§ **YOUR GOAL**:
In the listing below, look for "lines" and copy every line that has it.

PROVIDED RECORDS: Begin

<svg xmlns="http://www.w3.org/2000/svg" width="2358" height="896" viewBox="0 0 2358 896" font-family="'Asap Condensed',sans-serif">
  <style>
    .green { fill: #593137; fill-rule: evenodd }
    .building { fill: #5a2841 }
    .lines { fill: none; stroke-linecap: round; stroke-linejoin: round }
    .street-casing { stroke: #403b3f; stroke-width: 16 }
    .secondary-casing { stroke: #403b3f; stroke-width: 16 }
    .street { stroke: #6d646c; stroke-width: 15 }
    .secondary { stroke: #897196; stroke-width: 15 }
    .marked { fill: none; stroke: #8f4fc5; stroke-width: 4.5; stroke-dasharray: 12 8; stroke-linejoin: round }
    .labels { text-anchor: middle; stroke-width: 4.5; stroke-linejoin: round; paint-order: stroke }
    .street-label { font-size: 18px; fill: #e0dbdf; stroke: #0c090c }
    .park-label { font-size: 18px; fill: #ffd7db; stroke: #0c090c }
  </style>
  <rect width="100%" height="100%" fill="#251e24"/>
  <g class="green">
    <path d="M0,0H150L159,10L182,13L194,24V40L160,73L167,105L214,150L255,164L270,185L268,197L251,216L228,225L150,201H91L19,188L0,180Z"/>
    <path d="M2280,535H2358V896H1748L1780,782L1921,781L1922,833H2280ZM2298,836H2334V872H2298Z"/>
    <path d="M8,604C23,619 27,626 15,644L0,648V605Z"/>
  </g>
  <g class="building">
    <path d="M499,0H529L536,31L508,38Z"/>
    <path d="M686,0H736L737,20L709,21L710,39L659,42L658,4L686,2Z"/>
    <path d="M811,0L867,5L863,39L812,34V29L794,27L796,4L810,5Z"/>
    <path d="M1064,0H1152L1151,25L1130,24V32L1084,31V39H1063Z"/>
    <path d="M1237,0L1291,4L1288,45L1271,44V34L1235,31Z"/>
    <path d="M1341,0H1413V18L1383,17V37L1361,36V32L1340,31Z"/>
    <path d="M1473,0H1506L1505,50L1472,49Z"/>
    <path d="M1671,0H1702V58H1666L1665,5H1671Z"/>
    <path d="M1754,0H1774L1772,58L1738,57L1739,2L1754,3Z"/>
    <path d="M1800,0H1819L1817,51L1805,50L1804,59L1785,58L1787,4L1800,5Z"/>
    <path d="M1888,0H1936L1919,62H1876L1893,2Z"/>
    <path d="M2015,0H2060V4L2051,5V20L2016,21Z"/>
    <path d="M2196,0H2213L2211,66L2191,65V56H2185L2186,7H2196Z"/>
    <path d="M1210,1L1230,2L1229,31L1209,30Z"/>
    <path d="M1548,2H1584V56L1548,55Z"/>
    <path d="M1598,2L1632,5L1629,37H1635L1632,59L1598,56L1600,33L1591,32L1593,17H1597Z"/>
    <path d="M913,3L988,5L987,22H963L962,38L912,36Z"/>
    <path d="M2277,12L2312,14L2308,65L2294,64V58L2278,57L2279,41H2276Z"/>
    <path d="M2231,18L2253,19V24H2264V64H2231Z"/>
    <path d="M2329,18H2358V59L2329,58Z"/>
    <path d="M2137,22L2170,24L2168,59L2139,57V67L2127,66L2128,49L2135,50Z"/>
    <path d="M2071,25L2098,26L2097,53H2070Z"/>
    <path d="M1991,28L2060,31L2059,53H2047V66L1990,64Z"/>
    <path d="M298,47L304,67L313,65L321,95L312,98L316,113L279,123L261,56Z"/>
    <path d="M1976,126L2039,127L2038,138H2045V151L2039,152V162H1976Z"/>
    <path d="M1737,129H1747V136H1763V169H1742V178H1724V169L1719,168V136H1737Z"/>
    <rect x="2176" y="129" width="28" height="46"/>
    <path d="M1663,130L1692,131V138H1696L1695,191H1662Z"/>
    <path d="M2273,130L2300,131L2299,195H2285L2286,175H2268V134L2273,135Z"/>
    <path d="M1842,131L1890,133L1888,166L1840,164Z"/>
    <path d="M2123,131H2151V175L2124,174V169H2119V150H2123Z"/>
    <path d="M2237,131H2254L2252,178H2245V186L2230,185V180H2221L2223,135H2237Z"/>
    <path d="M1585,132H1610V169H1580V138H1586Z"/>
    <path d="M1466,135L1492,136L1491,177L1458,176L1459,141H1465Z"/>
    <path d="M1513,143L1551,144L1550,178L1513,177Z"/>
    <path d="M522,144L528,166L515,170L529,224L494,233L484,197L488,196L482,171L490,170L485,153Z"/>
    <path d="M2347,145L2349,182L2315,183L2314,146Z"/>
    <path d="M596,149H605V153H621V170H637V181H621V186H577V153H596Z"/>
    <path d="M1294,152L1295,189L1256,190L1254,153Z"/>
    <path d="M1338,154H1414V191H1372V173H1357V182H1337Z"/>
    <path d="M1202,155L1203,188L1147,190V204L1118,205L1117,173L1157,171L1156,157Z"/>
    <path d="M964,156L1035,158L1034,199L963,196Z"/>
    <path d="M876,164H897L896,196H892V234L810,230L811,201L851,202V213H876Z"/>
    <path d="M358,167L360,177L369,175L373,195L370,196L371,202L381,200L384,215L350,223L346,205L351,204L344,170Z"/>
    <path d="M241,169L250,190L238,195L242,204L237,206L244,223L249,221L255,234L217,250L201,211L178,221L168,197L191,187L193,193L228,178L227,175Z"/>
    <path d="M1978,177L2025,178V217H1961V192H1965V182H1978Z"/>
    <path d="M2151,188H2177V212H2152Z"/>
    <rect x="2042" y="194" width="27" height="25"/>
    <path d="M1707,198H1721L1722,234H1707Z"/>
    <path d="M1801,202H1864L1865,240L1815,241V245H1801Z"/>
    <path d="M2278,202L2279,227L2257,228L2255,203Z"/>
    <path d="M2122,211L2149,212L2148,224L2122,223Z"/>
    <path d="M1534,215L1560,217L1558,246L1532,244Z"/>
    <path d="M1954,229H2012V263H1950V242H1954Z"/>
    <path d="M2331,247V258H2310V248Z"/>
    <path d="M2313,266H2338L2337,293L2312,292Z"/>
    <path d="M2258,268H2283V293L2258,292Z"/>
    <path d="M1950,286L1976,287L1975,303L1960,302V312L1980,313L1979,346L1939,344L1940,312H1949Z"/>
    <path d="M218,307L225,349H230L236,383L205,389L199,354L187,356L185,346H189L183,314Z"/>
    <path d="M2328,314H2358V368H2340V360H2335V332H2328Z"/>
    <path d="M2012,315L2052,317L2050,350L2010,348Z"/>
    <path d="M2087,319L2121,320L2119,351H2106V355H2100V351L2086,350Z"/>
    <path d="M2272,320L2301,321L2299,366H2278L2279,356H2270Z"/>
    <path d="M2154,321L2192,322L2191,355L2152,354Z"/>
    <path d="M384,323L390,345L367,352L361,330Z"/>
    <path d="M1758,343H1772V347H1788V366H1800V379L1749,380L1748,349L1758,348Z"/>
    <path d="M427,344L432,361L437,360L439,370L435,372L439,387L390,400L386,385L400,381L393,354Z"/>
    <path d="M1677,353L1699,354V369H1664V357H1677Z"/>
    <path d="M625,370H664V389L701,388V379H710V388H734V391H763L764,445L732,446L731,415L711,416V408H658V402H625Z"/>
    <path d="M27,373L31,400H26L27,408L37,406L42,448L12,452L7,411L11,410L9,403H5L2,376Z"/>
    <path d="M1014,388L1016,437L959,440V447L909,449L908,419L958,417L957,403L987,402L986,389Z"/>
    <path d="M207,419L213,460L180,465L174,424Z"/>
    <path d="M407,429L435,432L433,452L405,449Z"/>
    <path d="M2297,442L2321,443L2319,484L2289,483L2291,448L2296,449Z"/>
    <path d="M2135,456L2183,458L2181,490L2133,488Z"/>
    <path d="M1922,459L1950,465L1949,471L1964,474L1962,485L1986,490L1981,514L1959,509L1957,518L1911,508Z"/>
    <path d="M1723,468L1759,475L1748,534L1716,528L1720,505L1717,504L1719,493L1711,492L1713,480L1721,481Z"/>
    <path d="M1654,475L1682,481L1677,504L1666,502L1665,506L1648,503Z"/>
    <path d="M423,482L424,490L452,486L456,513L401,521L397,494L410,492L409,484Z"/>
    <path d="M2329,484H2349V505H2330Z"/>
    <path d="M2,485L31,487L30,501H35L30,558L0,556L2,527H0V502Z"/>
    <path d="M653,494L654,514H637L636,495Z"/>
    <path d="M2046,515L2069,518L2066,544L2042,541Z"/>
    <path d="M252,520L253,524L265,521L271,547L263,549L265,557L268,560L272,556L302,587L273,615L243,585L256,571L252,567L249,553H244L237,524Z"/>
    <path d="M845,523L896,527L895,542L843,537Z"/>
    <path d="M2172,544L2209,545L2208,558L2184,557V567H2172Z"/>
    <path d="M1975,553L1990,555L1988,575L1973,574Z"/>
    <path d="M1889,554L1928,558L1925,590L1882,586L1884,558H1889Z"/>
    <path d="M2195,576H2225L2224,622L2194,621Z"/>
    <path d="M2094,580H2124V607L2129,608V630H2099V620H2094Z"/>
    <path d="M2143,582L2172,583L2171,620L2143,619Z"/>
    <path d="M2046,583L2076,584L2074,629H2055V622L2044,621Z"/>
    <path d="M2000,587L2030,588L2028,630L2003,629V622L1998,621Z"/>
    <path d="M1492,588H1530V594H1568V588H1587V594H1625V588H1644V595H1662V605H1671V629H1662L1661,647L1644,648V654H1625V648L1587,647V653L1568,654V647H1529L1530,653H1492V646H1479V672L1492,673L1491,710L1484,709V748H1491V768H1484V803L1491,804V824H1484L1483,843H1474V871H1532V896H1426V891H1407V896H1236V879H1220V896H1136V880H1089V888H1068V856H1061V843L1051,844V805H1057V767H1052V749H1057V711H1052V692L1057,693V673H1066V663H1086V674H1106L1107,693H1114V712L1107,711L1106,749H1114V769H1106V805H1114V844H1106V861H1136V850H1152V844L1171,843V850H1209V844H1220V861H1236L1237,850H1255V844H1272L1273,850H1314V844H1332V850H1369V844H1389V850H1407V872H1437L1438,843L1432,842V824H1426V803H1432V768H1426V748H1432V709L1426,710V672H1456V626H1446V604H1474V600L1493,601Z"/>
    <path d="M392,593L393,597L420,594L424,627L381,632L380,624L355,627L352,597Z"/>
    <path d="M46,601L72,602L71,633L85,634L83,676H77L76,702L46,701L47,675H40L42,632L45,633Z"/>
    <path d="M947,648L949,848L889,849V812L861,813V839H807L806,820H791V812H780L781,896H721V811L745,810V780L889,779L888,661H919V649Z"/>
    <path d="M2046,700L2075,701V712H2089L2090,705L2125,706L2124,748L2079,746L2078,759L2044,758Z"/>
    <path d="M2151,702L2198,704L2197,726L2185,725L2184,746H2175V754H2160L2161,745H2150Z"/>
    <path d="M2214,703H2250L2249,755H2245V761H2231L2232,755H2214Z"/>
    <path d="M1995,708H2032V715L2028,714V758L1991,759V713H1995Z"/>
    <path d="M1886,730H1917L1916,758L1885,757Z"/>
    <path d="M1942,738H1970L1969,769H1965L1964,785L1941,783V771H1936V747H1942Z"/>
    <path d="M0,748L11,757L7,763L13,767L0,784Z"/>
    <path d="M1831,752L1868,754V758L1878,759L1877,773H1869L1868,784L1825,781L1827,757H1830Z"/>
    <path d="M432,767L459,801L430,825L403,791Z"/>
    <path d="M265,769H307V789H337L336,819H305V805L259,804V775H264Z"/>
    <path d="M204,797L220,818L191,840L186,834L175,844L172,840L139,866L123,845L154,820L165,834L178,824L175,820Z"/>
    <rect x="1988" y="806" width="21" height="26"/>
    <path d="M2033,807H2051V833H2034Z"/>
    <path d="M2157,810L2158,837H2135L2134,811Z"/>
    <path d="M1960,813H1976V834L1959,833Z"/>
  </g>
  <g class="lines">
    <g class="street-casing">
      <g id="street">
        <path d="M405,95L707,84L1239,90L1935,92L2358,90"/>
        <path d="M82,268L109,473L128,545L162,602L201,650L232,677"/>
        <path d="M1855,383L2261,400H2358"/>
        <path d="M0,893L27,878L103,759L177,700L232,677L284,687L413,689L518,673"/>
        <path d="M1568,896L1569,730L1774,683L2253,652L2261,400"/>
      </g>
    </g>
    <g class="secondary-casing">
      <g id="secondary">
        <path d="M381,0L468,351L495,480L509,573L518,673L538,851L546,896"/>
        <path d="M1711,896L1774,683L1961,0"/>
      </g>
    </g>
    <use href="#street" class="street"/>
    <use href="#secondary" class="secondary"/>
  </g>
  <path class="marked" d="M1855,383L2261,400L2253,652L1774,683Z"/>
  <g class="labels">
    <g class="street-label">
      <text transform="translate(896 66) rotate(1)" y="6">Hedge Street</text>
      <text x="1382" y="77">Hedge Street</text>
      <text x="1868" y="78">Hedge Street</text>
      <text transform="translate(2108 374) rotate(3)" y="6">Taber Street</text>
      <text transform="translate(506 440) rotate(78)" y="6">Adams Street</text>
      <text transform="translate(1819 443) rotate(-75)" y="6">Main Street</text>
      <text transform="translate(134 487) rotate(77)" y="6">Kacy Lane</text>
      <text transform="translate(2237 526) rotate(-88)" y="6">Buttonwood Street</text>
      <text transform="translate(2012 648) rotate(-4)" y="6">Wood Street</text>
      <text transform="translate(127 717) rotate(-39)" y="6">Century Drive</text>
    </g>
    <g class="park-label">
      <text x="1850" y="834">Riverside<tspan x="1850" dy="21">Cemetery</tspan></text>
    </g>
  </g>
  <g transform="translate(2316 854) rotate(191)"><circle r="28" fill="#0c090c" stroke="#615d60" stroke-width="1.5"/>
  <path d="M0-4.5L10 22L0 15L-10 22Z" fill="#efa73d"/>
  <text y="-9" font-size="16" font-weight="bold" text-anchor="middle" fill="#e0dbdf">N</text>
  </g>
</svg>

PROVIDED RECORDS: End

§ **YOUR RESPONSE**:
    .lines { fill: none; stroke-linecap: round; stroke-linejoin: round }
  <g class="lines">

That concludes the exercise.